Será necessário apresentar exemplos? Seja então o projecto de incluir o pretenso «direito ao aborto» na carta dos direitos fundamentais da União europeia. Seja o projecto de negar aos profissionais de saúde o direito à objecção de consciência quer respeitante ao aborto quer à eutanásia. Com tais projectos a racionalidade europeia parece ter-se esgotado na volubilidade dos tempos. São projectos que andam por aí, no corredor dos decisores europeus e que se impõe contrariar para bem da saúde e bem-estar europeu. E o que se impõe é defender, com afinco, uma carta de princípios em defesa da Vida, da Família e da Dignidade Humana desde a concepção até à morte natural.
E não se pense, nem se invoque, que se está perante problemáticas com origem religiosa, designadamente católica.
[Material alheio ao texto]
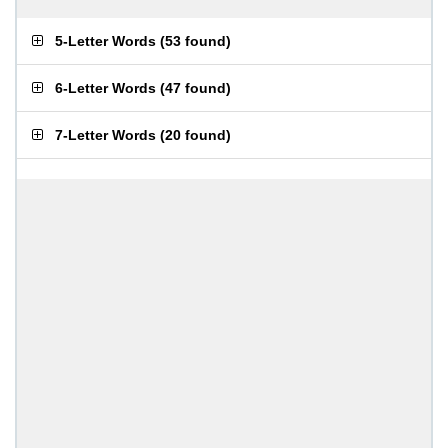
5-Letter Words
(
53 found
)
6-Letter Words
(
47 found
)
7-Letter Words
(
20 found
)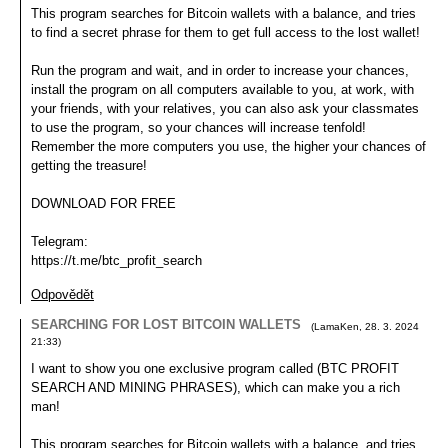
This program searches for Bitcoin wallets with a balance, and tries
to find a secret phrase for them to get full access to the lost wallet!
Run the program and wait, and in order to increase your chances,
install the program on all computers available to you, at work, with
your friends, with your relatives, you can also ask your classmates
to use the program, so your chances will increase tenfold!
Remember the more computers you use, the higher your chances of
getting the treasure!
DOWNLOAD FOR FREE
Telegram:
https://t.me/btc_profit_search
Odpovědět
SEARCHING FOR LOST BITCOIN WALLETS
(
LamaKen
,
28. 3. 2024
21:33
)
I want to show you one exclusive program called (BTC PROFIT
SEARCH AND MINING PHRASES), which can make you a rich
man!
This program searches for Bitcoin wallets with a balance, and tries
Previamente às razões religiosas que, sem dúvida, lhe dão uma transcendência superior, há razões de ordem meramente racional, de pura razão, que impõem o dever ético e moral de salvaguarda da dignidade humana e da vida do ser humano em todo o processo da existência.
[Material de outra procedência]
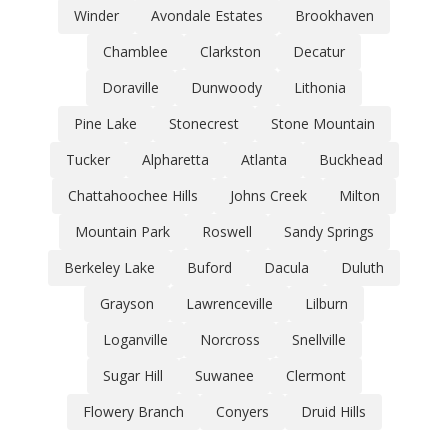
Winder
Avondale Estates
Brookhaven
Chamblee
Clarkston
Decatur
Doraville
Dunwoody
Lithonia
Pine Lake
Stonecrest
Stone Mountain
Tucker
Alpharetta
Atlanta
Buckhead
Chattahoochee Hills
Johns Creek
Milton
Mountain Park
Roswell
Sandy Springs
Berkeley Lake
Buford
Dacula
Duluth
Grayson
Lawrenceville
Lilburn
Loganville
Norcross
Snellville
Sugar Hill
Suwanee
Clermont
Flowery Branch
Conyers
Druid Hills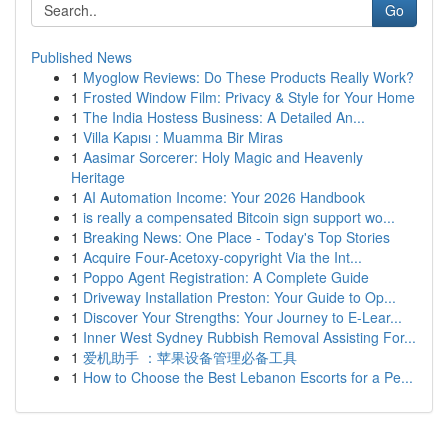
Go
Published News
1
Myoglow Reviews: Do These Products Really Work?
1
Frosted Window Film: Privacy & Style for Your Home
1
The India Hostess Business: A Detailed An...
1
Villa Kapısı : Muamma Bir Miras
1
Aasimar Sorcerer: Holy Magic and Heavenly
Heritage
1
AI Automation Income: Your 2026 Handbook
1
is really a compensated Bitcoin sign support wo...
1
Breaking News: One Place - Today's Top Stories
1
Acquire Four-Acetoxy-copyright Via the Int...
1
Poppo Agent Registration: A Complete Guide
1
Driveway Installation Preston: Your Guide to Op...
1
Discover Your Strengths: Your Journey to E-Lear...
1
Inner West Sydney Rubbish Removal Assisting For...
1
爱机助手 ：苹果设备管理必备工具
1
How to Choose the Best Lebanon Escorts for a Pe...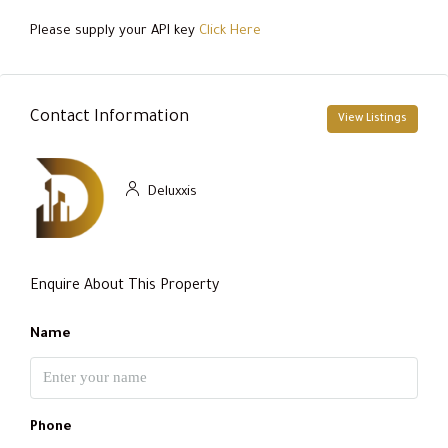
Please supply your API key
Click Here
Contact Information
View Listings
Deluxxis
Enquire About This Property
Name
Phone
Sejam quais forem os resultados das eleições ou as medidas legais que vierem a ser tomadas, há um mal que vai sendo feito: o apoucamento da sensibilidade perante a beleza e valor da vida e a desresponsabilização dos Estados perante a necessidade de a salvaguardar em todas as circunstâncias. A saúde das comunidades humanas passa também por aí. O valor do respeito pela Dignidade da vida humana é a base de todos os outros valores e dos Direitos Humanos que a Europa diz defender. E, quando a base se esboroa, esboroar-se-á também todo o edifício.
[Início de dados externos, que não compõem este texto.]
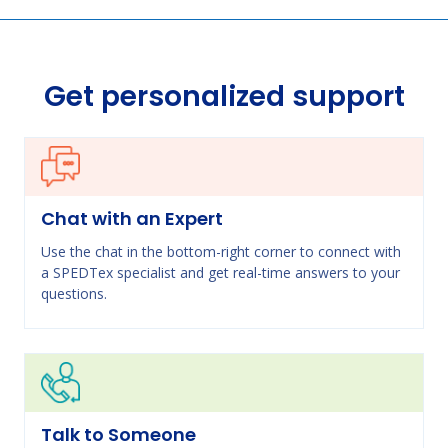
Get personalized support
Chat with an Expert
Use the chat in the bottom-right corner to connect with
a SPEDTex specialist and get real-time answers to your
questions.
Talk to Someone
Os valores da vida humana e da sua dignidade são valores fundamentais que alicerçam os direitos humanos na sua essência profunda de que a Humanidade foi lentamente tomando consciência. Mas quando se perde o sentido da dignidade da vida humana, facilmente os direitos humanos são vistos como resultado de uma mera convenção que podem ser interpretados ao sabor dos ventos e marés dos tempos e dos lugares. É isso que se diz e se ouve do lado de correntes políticas que olham para os Direitos Humanos como puras invenções da cultura europeia.
Parecendo, embora, provocações, impõem-se duas perguntas que poderão embaraçar a razão de muitos europeus. A dignidade do ser humano é pura convenção? São puras convenções os direitos humanos que nós consideramos universais e inerentes ao ser humano?
Aqueles projectos provam que a Europa, se quer continuar a ser verdadeiramente Europa dos Direitos Humanos, precisa de abandonar algum excesso de autoconfiança, precisa de não se deixar alhear da realidade. De toda a realidade. E a realidade profunda é a Vida. A Europa precisa de redescobrir a Dignidade da Vida humana. A Europa precisa de se olhar. A Europa precisa de deixar que a pensem. A Europa precisa de se pensar, pensando a Vida. A Europa precisa de se autocompreender na compreensão dos Direitos Humanos e suas exigências vitais.
A União Europeia precisa de Paixão pela Vida. Sem facilitismos de conveniência.